At the Personal Insolvency Court in Ennis, Judge Patrick Meaghan approved a deal that allows Limerick secondary school teacher Niamh Spencer stay in her family home with her sons, aged eight and five, and enjoy a €113,000 writedown on her €309,000 mortgage with Start Mortgages Ltd (SML).
After the writedown and an additional €56,000 to be ‘warehoused’, Ms Spencer now has a €140,000 mortgage — 45% of what was owed.
The ‘warehousing’ of the €56,000 allows it to be set aside at 0% interest rate and be paid off in a lump sum at the end of the 28-year mortgage term.
Ms Spencer, 41, achieved the victory as a result of measures introduced by the Government last year that let debtors seek an independent court review of lenders vetoing personal insolvency deals.
SML objected to the deal put forward by Ms Spencer’s personal insolvency practitioner, Maurice Lenihan of Moore Stephens Debt Solutions, at a creditor meeting.
However, Ms Spencer, of Caherconlish, Limerick, appealed the decision of SML to oppose the personal insolvency arrangement to the court.
SML has now withdrawn its opposition to the appeal, allowing Judge Meaghan to approve the writedown.
In court, Judge Meaghan said that he was “delighted that the case has come to a successful conclusion and I want to say ‘thank you’ to all parties concerned”.
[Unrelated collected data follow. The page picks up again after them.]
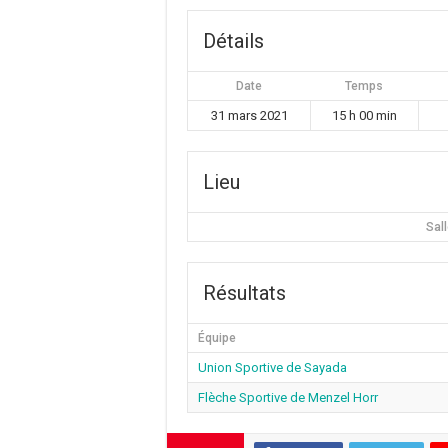
Détails
Date
Temps
31 mars 2021
15 h 00 min
Lieu
Sal
Résultats
Équipe
Union Sportive de Sayada
Flèche Sportive de Menzel Horr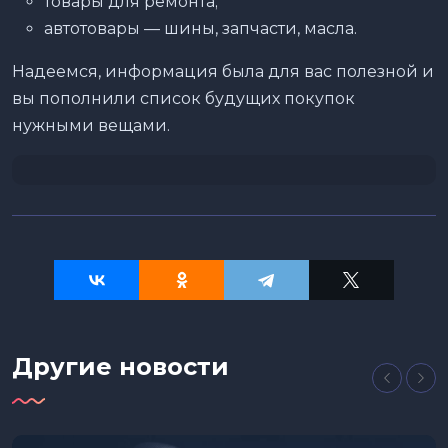
товары для ремонта;
автотовары — шины, запчасти, масла.
Надеемся, информация была для вас полезной и
вы пополнили список будущих покупок
нужными вещами.
Другие новости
A smiling Ms Spencer was congratulated by Mr Lenihan and her solicitor, Bill Holohan, on the result and left court without comment.
No reason was given in court as to why SML has withdrawn its strident opposition to the deal.
In an affidavit lodged into court, Ms Spencer laid out the case for herself and her boys to remain in the home and securing the debt deal.
The separated mother of two stated: “I am now powerless at the hands of a sub-prime lender seeking to, undoubtedly, evict me from my house and leave me and my children homeless.”
Ms Spencer warned that if the deal was not approved “there is a real risk that we will be rendered homeless and left seeking to be placed on the housing register with the hope of obtaining local authority accommodation or to seek rent in the local area”.
She said SML put a proposal for her under which she would surrender her home in full and final settlement of the debt and make herself homeless. As part of this proposal, SML offered Ms Spencer an incentive of €5,000 to relocate.
She said it was not unreasonable for her to reject the offer and described it as an “unfair tactic” by SML “to seek possession of my home in a manner cheaper and faster than issuing repossession proceedings”.
Ms Spencer said she was attempting to work with her creditors and trying to pay them as much as possible while maintaining a reasonable standard of living for herself and her children.
In the affidavit, Ms Spencer said: “This is not a situation of ‘won’t pay’. This is a situation of ‘can’t pay’. I have struggled on my own for the past number of years having to run a household on a single income without the luxury of surplus money, constantly in fear of letters from the bank and the next knock at the door.”